今日、斎藤英喜『『新しい「日本神話」の読み方 古事記 成長する神々』を読み終えて、簡単な書評( 斎藤英喜『新しい「日本神話」の読み方 古事記 成長する神々』 を書いたばかりだが、分量および問題性の都合でそこには書けなかった、スサノヲとヤマタノヲロチの問題についてまとめてみようと思う。

まず注目したいのは次のパラグラフだ。

ヤマタノヲロチが氾濫する川のイメージをもつことも指摘されてるが、それは水という恵みをもたらす川と、洪水によって人びとの生活を破壊してしまう川、という自然の威力がもつ二面性を抱え込んだ「自然神」の形象化と理解していいだろう(三浦佑之『古事記談義』)。
(…)『古事記』のヲロチ神話には、天上から来臨した新しい英雄神が、古い土着の水の精霊を超克するプロセスが読みとれよう。

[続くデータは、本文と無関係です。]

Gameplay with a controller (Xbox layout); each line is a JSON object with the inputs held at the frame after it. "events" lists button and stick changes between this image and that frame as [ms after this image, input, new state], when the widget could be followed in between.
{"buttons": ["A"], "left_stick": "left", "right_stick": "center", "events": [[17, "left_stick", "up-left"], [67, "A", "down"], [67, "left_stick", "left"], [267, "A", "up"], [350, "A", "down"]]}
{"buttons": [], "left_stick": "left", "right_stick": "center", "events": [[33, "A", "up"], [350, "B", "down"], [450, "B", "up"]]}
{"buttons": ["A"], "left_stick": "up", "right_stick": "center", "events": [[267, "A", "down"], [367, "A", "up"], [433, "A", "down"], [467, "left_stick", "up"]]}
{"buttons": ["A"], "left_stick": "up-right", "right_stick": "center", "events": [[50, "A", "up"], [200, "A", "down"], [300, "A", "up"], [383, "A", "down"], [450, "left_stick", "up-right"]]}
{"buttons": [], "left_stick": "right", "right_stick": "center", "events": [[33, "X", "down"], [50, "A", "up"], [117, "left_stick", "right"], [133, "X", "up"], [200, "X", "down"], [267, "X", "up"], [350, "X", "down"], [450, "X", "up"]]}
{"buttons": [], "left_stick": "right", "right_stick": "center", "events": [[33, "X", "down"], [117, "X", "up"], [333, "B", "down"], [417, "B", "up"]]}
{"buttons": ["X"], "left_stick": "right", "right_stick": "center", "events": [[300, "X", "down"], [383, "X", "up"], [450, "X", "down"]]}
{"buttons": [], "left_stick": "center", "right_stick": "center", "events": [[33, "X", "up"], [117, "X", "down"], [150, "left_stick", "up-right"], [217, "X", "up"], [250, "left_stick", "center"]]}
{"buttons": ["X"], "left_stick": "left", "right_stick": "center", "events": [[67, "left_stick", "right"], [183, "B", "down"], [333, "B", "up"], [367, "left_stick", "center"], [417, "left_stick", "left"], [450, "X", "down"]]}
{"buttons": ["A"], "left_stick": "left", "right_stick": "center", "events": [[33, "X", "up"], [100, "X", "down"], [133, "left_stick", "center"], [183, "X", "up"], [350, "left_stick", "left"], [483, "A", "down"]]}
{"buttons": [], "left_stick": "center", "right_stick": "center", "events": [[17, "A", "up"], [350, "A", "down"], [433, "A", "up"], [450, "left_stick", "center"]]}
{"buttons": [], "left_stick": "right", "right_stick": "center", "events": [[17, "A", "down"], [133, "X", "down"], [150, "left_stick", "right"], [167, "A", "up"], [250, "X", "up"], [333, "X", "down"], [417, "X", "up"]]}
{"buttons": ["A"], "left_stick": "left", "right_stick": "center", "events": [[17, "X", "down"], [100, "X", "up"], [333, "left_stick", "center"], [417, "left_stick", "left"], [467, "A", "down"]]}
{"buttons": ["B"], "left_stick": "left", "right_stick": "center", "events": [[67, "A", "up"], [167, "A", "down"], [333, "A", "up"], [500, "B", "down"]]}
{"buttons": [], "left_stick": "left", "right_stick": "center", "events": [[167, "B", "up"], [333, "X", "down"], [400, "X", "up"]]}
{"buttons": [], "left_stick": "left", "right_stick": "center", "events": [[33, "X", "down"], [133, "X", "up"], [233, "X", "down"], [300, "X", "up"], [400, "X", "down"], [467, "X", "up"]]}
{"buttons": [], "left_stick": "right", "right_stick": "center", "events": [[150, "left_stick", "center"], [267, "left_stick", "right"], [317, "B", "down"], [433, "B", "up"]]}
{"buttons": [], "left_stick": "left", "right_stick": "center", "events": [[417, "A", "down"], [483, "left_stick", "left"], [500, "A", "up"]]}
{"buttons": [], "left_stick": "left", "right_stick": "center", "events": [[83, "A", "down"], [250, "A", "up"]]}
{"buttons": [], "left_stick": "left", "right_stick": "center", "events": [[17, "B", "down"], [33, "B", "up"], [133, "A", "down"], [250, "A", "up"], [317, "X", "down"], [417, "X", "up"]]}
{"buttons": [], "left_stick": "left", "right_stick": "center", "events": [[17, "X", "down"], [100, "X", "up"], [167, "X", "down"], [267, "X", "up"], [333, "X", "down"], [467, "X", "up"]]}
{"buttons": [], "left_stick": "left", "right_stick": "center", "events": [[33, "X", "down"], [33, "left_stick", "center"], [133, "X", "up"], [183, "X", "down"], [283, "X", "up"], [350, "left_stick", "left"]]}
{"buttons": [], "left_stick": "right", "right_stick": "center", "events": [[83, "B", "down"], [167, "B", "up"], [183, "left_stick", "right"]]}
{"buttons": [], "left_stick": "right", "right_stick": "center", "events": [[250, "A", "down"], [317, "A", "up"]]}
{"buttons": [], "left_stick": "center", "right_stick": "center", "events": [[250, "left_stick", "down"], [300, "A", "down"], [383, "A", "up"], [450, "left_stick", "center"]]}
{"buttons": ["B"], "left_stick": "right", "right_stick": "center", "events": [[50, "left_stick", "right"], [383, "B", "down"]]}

ヲロチ退治譚とは、水の精霊を祭ってきた出雲の首長が、高天の原から降ってきたあらたな英雄神に服属する神話ということになるのである(西郷信綱『古事記の世界』)

ここで思い出してほしいのは、蛇神にまつわる諸問題 で書いた「支配者としての神と、被支配者としての神の姿」だ。私の推測はこれで保証されたと云っていいだろう。

では被支配者としての神(=ヤマタノヲロチ)の姿はどのようなものだったのか。斎藤氏は次のように記している。

ヤマタノヲロチの姿を語るアシナヅチは「老父」と呼ばれていた。そこには、土地に伝わる古伝承を語る「古老」のイメージも見てとれる。ヲロチの姿をリアルに語るアシナヅチの言葉には、彼らが語り伝えてきた水蛇神の古伝承の断片を想定することもできよう。
ここからは、出雲の語り手たちが、自らが祭る神の姿を口で語り伝えたオーラルな現場が髣髴としてこないか。自分たちに恵みの水を与えつつ、祭りそこなえば水害という祟りをもたらす、恐ろしい水蛇神の伝承。それを語り伝えた出雲の語りの翁たち……。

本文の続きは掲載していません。